O Brussels Beer Challenge é um dos mais prestigiados concursos cervejeiros do mundo (Foto: Bart Van der Perre/Divulgação)

Atualizada, 11/1/2023, 14:35

Em 2016, a cultura da cerveja belga foi declarada pela Unesco Patrimônio Imaterial da Humanidade. Segundo o Relatório Anual de Cervejarias Belgas de 2015, a Bélgica contava com aproximadamente 200 cervejarias, número expressivo se levado em conta o tamanho do território do país europeu, pouco maior do que o estado de Alagoas (em torno de 30.528 km²). Um paraíso para o apreciador de cerveja, a escola cervejeira belga criou receitas cultuadas como a da DeuS, que nos últimos anos foi incorporada ao portfólio da InBev (leia mais aqui). Daniel Wolff, sommelier de cervejas e diretor da rede Mestre-Cervejeiro.com, condecorado na cerimônia de abertura do Brussels Beer Challenge 2016 membro honorário da Cavalaria da Pá de Brassagem, tradicional grupo da Confederação das Cervejarias Belgas, preparou as dicas sobre essa escola cervejeira, que a Beer Art compartilha a seguir.

Porta de entrada

“As cervejas belgas, complexas e de perfil frutado, são apreciadas mundialmente, e algumas delas chegam a ser consideradas as melhores do mundo. Muitas vezes elas são uma porta de entrada ao universo das artesanais – principalmente para quem gosta de vinho.”

História

A tradição cervejeira belga tem uma longa história. Desde antes da conquista pelo Império Romano, há mais de 2 mil anos, já se produzia cerveja nos Países Baixos. Com a queda de Roma, o poder da Igreja cresceu e começaram a surgir alguns monastérios, que já vinham equipados com cervejarias para suprir a demanda dos próprios monges e, também, da população local.

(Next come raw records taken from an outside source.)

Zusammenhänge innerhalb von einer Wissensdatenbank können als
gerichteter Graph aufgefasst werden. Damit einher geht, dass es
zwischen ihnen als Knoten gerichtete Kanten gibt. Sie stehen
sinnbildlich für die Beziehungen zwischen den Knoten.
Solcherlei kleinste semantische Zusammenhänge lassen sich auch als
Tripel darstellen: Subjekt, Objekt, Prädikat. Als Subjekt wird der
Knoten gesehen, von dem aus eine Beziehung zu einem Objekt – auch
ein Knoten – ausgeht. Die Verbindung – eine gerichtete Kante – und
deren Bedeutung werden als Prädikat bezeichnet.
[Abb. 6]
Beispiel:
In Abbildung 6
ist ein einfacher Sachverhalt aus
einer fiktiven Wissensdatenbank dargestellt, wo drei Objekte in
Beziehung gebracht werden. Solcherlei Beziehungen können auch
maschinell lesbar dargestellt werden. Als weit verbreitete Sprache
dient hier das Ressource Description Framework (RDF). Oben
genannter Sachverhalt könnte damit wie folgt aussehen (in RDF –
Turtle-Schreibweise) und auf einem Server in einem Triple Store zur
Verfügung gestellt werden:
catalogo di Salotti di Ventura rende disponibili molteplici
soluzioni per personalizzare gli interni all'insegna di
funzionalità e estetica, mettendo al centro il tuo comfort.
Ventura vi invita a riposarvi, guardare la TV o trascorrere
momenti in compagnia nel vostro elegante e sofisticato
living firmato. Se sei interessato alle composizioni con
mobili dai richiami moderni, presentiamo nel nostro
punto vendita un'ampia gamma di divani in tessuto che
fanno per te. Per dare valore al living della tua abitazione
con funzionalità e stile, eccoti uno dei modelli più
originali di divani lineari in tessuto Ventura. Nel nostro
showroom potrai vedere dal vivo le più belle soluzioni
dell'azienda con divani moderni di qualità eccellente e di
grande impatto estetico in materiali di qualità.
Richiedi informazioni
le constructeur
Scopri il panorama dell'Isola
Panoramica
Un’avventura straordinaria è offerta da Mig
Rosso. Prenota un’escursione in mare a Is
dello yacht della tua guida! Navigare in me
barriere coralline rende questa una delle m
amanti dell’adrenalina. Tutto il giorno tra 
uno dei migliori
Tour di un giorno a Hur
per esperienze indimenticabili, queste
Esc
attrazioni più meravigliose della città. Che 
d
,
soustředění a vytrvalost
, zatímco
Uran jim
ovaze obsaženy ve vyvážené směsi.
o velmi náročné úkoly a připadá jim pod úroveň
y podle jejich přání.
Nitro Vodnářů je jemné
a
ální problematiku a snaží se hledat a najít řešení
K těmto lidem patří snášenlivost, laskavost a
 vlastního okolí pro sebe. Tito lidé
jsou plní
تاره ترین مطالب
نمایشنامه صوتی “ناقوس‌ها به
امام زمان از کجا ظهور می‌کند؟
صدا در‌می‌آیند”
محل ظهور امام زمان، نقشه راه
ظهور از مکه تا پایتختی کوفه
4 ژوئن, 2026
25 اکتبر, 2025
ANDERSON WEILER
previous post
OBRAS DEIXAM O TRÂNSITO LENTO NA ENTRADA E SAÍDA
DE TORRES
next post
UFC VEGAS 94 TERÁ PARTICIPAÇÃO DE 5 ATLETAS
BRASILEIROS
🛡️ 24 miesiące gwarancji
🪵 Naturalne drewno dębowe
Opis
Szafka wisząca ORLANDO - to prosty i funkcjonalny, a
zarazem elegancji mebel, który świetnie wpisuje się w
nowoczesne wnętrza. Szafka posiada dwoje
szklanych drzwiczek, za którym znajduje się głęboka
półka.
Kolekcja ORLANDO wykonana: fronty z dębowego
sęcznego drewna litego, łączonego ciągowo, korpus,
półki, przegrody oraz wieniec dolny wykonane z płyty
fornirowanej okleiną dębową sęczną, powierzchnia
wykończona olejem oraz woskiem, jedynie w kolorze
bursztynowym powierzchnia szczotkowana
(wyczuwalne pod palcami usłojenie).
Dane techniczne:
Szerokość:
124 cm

“Com o tempo, os monastérios foram refinando suas técnicas e aprimorando as cervejas, que se desenvolveram com um perfil complexo, intensamente aromático, alcoólico e com uma complexidade transcendental de aromas e gostos. Ao mesmo tempo em que os monges ampliavam seus conhecimentos, as cidades cresciam, o que incentivou o surgimento de cervejarias que produziam em escala industrial. Algumas seguiam o padrão de produção das cervejas de abadia, enquanto outras mantiveram as técnicas de fermentação espontânea em tanques abertos, produzindo as chamadas cervejas Lambics. Assim, aos poucos, foi se desenhando o que atualmente chamamos de Escola Cervejeira Belga.”

Maior carta

Hoje, o bar com a maior carta de cervejas do mundo fica na capital belga, Bruxelas, contando com uma carta de mais de 3 mil rótulos.

“E, imagine, todas as cervejas belgas neste bar são servidas com a taça proprietária da cervejaria. Essa é a importância que os belgas dão à sua cerveja, e por isso a cultura da cerveja do país foi eleita como Patrimônio Cultural da Humanidade.”

Os estilos

Entre os principais estilos que compõem a rica paleta de cores, aromas e sabores da Escola Belga, estão (em cada um há sugestões de rótulos disponíveis na rede Mestre-cervejeiro):

Witbier - Cerveja de coloração amarelo-palha, normalmente turva, com boa formação de espuma densa e cremosa, com aromas cítricos e condimentados devido à adição de raspas de laranja e sementes de coentro. Na boca, baixo dulçor e leve acidez. É uma cerveja refrescante, ótima para dias de calor. Rótulos para conhecer: Hoegaarden, Celis White, St. Bernardus Wit.

Trapistas - Apresentam perfil aromático frutado, alto teor alcoólico, alta carbonatação e paladar seco. Entre os estilos trapistas estão a Belgian Blonde, com aromas remetendo a frutas amarelas, como pêssego e damasco; Belgian Dubbel, com aromas remetendo a chocolate e frutas secas como figos e ameixa; a Belgian Tripel, que também traz aromas remetendo a frutas amarelas porém com maior potência alcoólica e maior presença de lúpulos florais; e a Belgian Dark Strong Ale, versão mais potente das trapistas, com alto teor alcoólico e aromas complexos remetendo a tosta, frutas passas e licor. Rótulos para conhecer: La Trappe Blond, Chimay Rouge, Westmalle Tripel, Rochefort 10, Orval.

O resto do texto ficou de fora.